PySpark Logistic Regression is a type of supervised machine learning model which comes under the classification type . This algorithm defines the relation among the data and classify the data according the relation among them . The logistic regression is the fundamental technique in classification that is relatively faster and easier to compute.

In [None]:
!apt-get install openjdk-8-jdk-headless -qq > /dev/null

In [None]:
!wget -q https://dlcdn.apache.org/spark/spark-3.2.1/spark-3.2.1-bin-hadoop3.2.tgz

In [None]:
!tar xzf spark-3.2.1-bin-hadoop3.2.tgz

In [None]:
!pip install -q findspark

In [None]:
import os
os.environ["JAVA_HOME"] = "/usr/lib/jvm/java-8-openjdk-amd64"
os.environ["SPARK_HOME"] = "/content/spark-3.2.1-bin-hadoop3.2"

In [None]:
import findspark
findspark.init()

Source information.
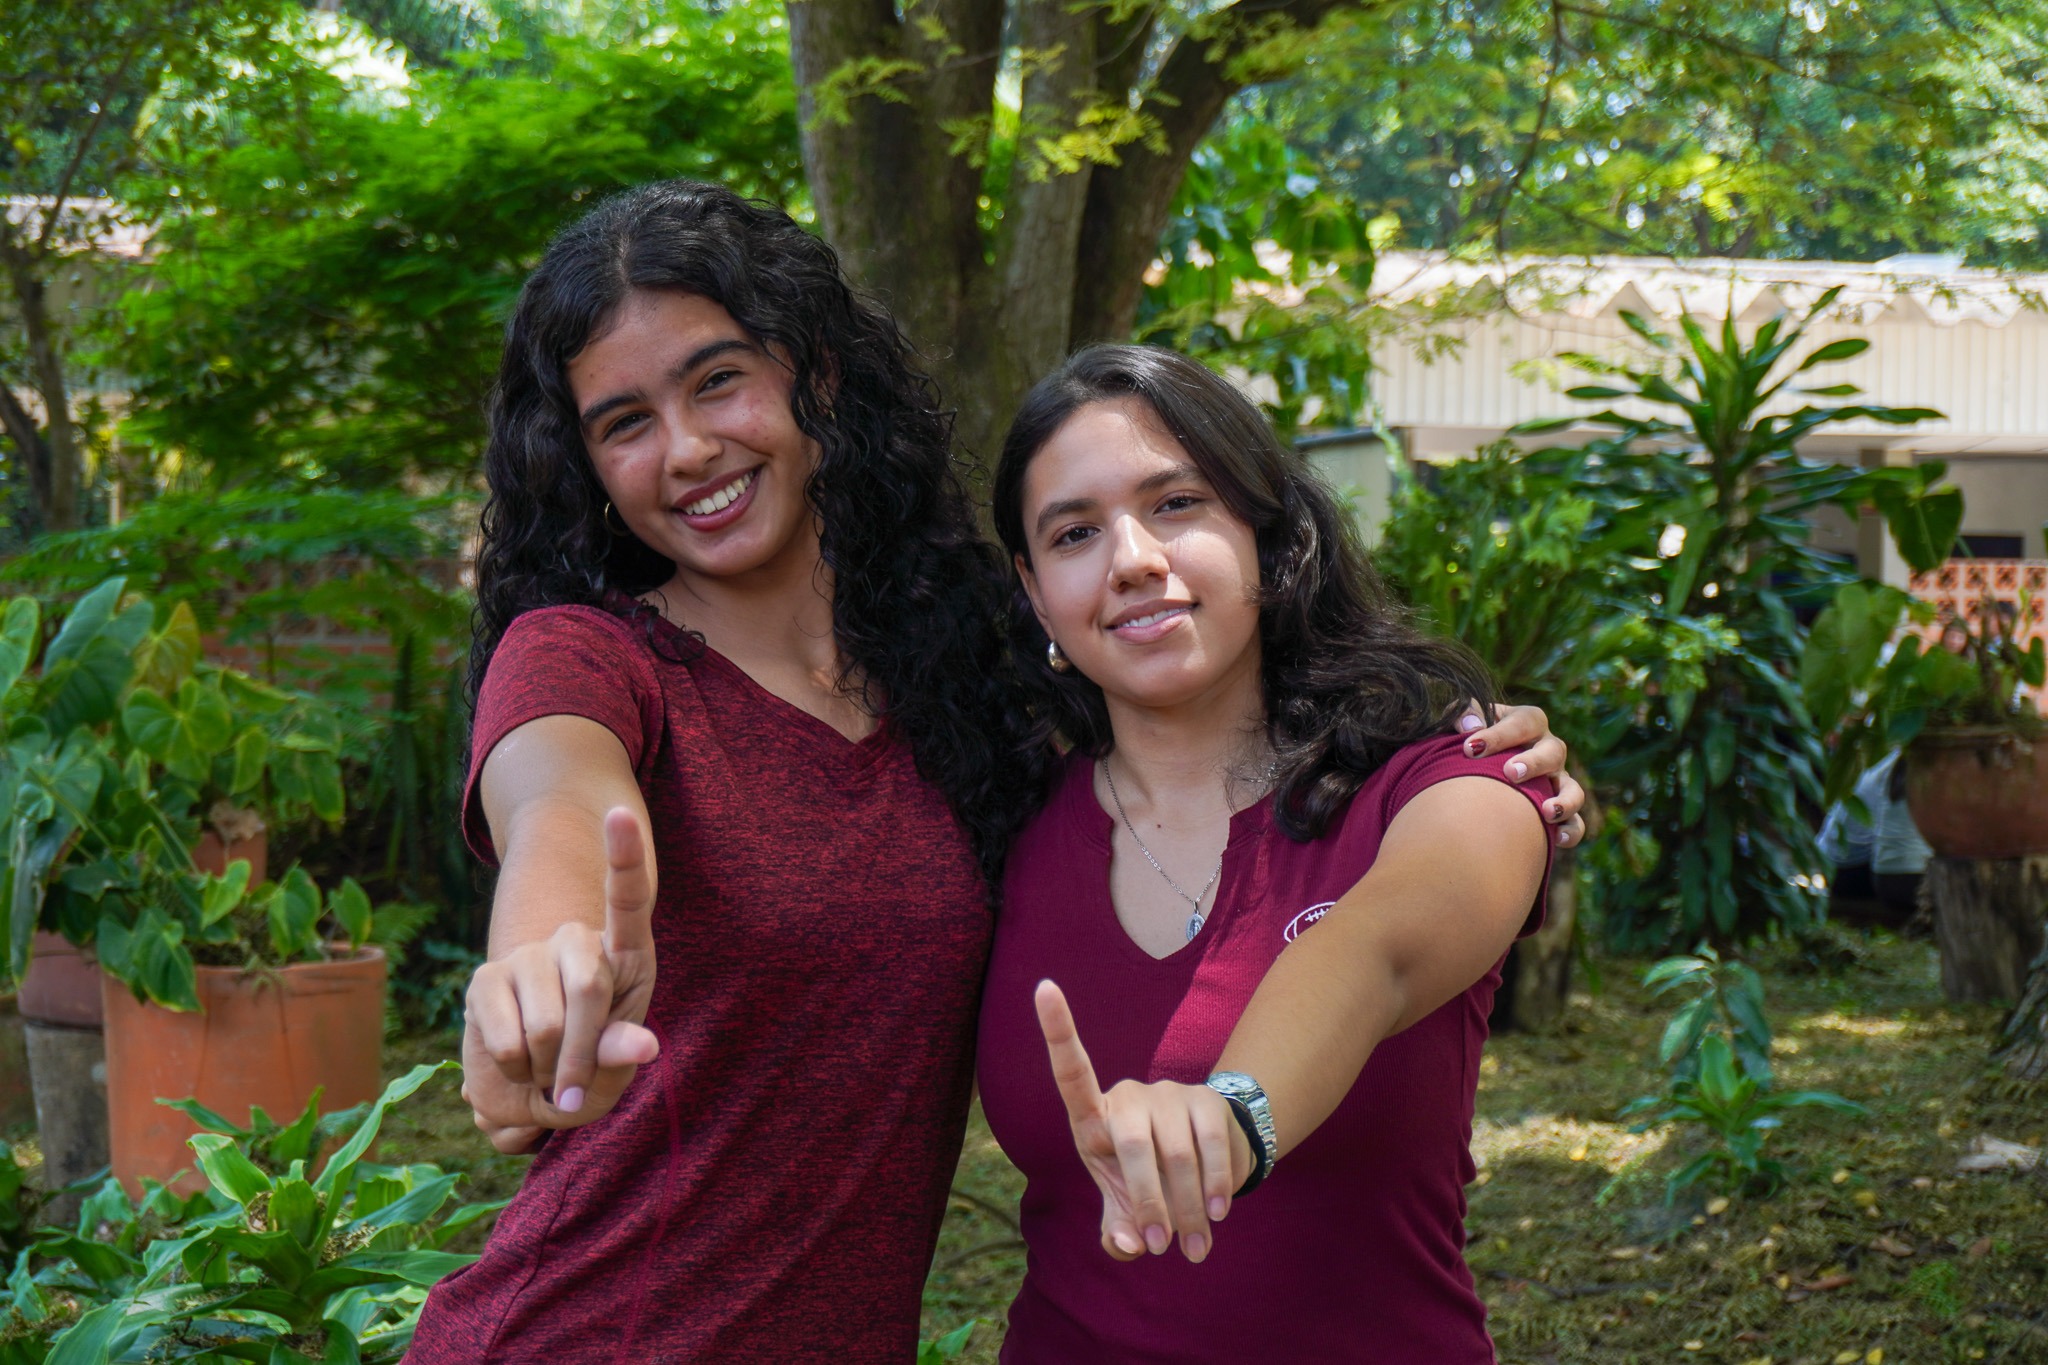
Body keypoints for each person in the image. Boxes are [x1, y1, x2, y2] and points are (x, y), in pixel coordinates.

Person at [410, 181, 1584, 1361]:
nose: (687, 447)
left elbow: (1327, 892)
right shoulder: (586, 655)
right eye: (623, 422)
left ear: (814, 373)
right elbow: (557, 798)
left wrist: (1491, 776)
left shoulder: (968, 695)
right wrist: (538, 965)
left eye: (719, 378)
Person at [975, 345, 1555, 1363]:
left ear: (1267, 532)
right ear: (1033, 593)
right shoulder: (996, 830)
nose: (1130, 559)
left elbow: (1367, 955)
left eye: (1174, 505)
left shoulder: (1453, 785)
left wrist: (1229, 1119)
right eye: (1073, 532)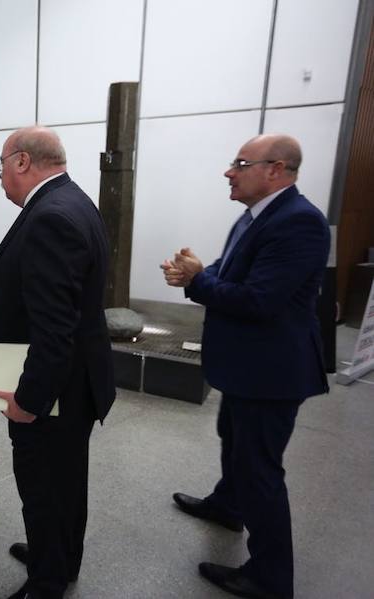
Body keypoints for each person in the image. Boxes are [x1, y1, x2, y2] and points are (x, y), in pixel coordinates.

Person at [161, 134, 329, 599]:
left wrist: (198, 282)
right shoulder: (256, 217)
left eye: (240, 163)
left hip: (272, 373)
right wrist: (196, 274)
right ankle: (227, 505)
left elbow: (260, 300)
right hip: (247, 367)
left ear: (275, 170)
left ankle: (270, 578)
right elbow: (226, 270)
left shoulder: (301, 223)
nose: (228, 171)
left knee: (260, 470)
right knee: (234, 441)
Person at [0, 127, 115, 599]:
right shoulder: (74, 200)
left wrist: (29, 401)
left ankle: (47, 580)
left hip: (53, 389)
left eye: (0, 167)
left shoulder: (49, 217)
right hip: (78, 380)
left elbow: (53, 329)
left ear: (21, 162)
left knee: (42, 485)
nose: (0, 178)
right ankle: (59, 556)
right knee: (66, 480)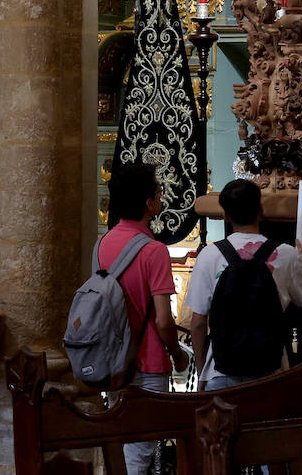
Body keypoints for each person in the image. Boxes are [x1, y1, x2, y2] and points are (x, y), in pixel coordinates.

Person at [185, 179, 302, 391]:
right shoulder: (286, 254)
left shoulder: (209, 256)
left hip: (220, 372)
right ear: (261, 211)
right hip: (270, 373)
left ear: (226, 216)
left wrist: (203, 372)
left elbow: (198, 323)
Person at [100, 161, 189, 475]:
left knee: (123, 441)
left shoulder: (102, 244)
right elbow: (164, 321)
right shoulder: (153, 251)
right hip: (147, 361)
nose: (161, 195)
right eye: (158, 190)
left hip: (113, 362)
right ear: (149, 202)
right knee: (140, 452)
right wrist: (178, 356)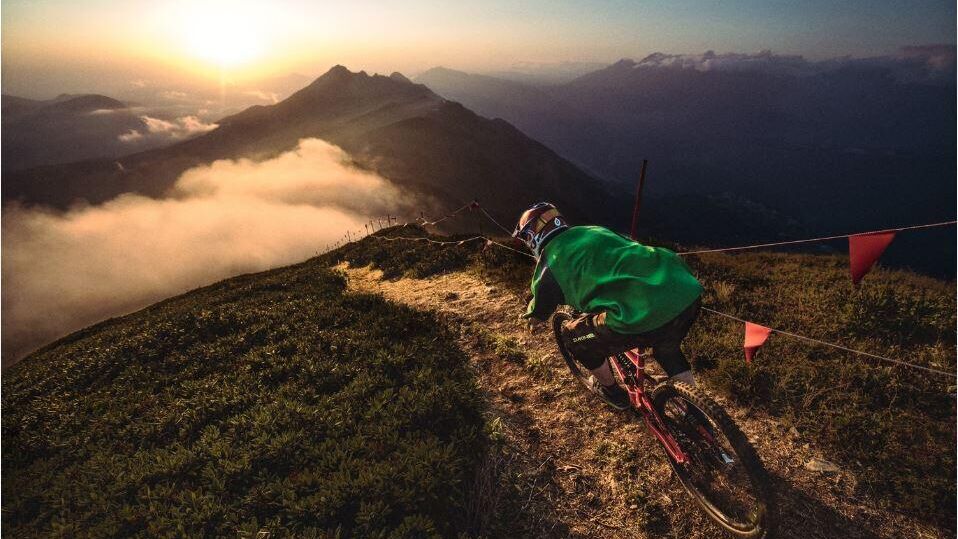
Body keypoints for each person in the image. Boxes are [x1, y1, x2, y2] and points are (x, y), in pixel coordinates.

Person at [514, 202, 704, 410]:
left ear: (533, 237)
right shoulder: (593, 230)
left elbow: (541, 304)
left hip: (639, 313)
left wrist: (533, 318)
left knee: (574, 337)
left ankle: (612, 392)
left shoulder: (548, 263)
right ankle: (696, 410)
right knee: (667, 344)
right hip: (683, 288)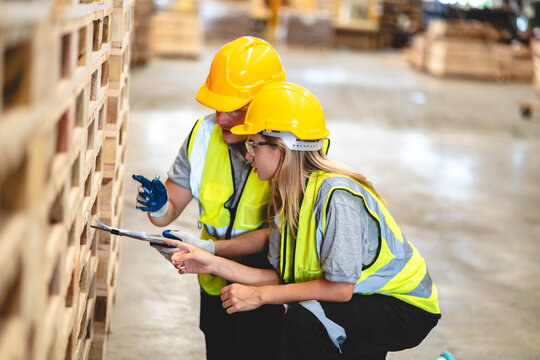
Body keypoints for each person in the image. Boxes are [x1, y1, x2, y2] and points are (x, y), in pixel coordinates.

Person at [163, 82, 441, 360]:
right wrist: (209, 260)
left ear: (281, 150)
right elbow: (279, 278)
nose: (248, 155)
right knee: (303, 318)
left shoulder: (336, 198)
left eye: (254, 145)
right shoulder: (287, 198)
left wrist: (257, 296)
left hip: (403, 306)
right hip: (363, 299)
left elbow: (340, 290)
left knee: (305, 319)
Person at [131, 36, 286, 360]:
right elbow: (167, 213)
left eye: (235, 111)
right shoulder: (203, 136)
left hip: (269, 285)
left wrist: (209, 250)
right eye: (218, 107)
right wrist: (159, 207)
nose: (221, 119)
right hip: (214, 282)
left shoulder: (289, 150)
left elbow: (282, 234)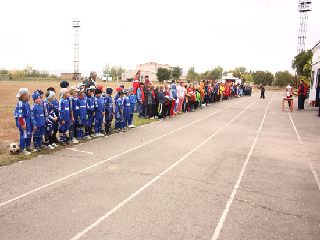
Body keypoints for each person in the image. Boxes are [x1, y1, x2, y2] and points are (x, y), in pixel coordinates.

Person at [14, 88, 33, 155]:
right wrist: (22, 124)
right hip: (23, 121)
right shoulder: (20, 103)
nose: (28, 95)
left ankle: (28, 146)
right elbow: (20, 115)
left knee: (28, 134)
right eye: (27, 94)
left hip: (27, 120)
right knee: (23, 135)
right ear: (24, 95)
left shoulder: (26, 103)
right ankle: (22, 149)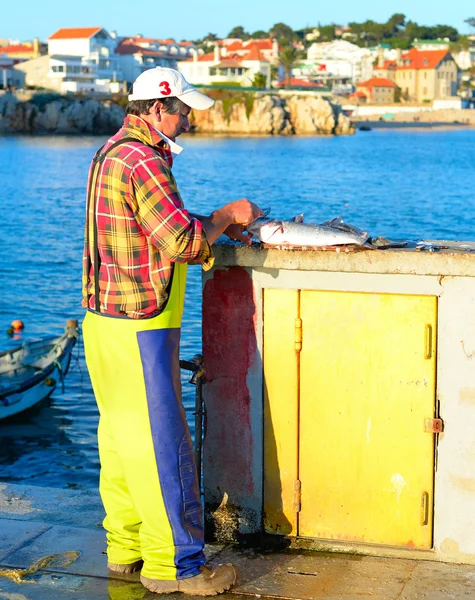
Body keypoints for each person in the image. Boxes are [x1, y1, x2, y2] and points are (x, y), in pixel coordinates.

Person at [82, 67, 262, 595]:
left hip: (103, 320)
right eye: (183, 110)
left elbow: (151, 227)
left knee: (118, 440)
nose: (188, 119)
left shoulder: (111, 152)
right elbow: (182, 243)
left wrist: (210, 221)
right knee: (162, 444)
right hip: (145, 324)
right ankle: (177, 568)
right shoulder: (146, 161)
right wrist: (230, 214)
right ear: (159, 108)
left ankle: (126, 549)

Activity A. Which shell commands, meaning the lines that begin with "!", appear in the PySpark logistic regression notebook? List every one.
Activity B.
Answer these questions from the PySpark logistic regression notebook:
(i) Which kind of supervised learning model does the notebook say logistic regression falls under?
(ii) To what path is the JAVA_HOME environment variable set?
(iii) Which package does the notebook install with pip?
Activity C. Continue the PySpark logistic regression notebook from the point where it stops.

Reply A.
- !apt-get install openjdk-8-jdk-headless -qq > /dev/null
- !wget -q https://dlcdn.apache.org/spark/spark-3.2.1/spark-3.2.1-bin-hadoop3.2.tgz
- !tar xzf spark-3.2.1-bin-hadoop3.2.tgz
- !pip install -q findspark

Reply B.
(i) Classification.
(ii) /usr/lib/jvm/java-8-openjdk-amd64
(iii) findspark

Reply C.
In [None]:
from pyspark.sql import SparkSession
from pyspark.conf import SparkConf
from pyspark.sql.types import * 
import pyspark.sql.functions as F
from pyspark.sql.functions import col, asc,desc
import matplotlib.pyplot as plt
import numpy as np
import seaborn as sns
from pyspark.sql import SQLContext
from pyspark.mllib.stat import Statistics
import pandas as pd
from pyspark.sql.functions import udf
from pyspark.ml import Pipeline
from sklearn.metrics import confusion_matrix

In [None]:
spark = SparkSession.builder.master("local[*]").getOrCreate()

Now we create an instance of SparkSession and name the app.

Here we present a synthetic dataset generated using the simulator called PaySim. PaySim uses aggregated data from the private dataset to generate a synthetic dataset that resembles the normal operation of transactions and injects malicious behaviour to later evaluate the performance of fraud detection methods.

In [None]:
!wget -q https://www.dropbox.com/s/c99v1df5i4nvbpg/PS_20174392719_1491204439457_log.csv

In [None]:
spark=SparkSession.builder.appName('synthetic-paysim').getOrCreate()
  
#create spark dataframe of input csv file
df=spark.read.csv('PS_20174392719_1491204439457_log.csv',inferSchema=True,header=True)
df.show(10)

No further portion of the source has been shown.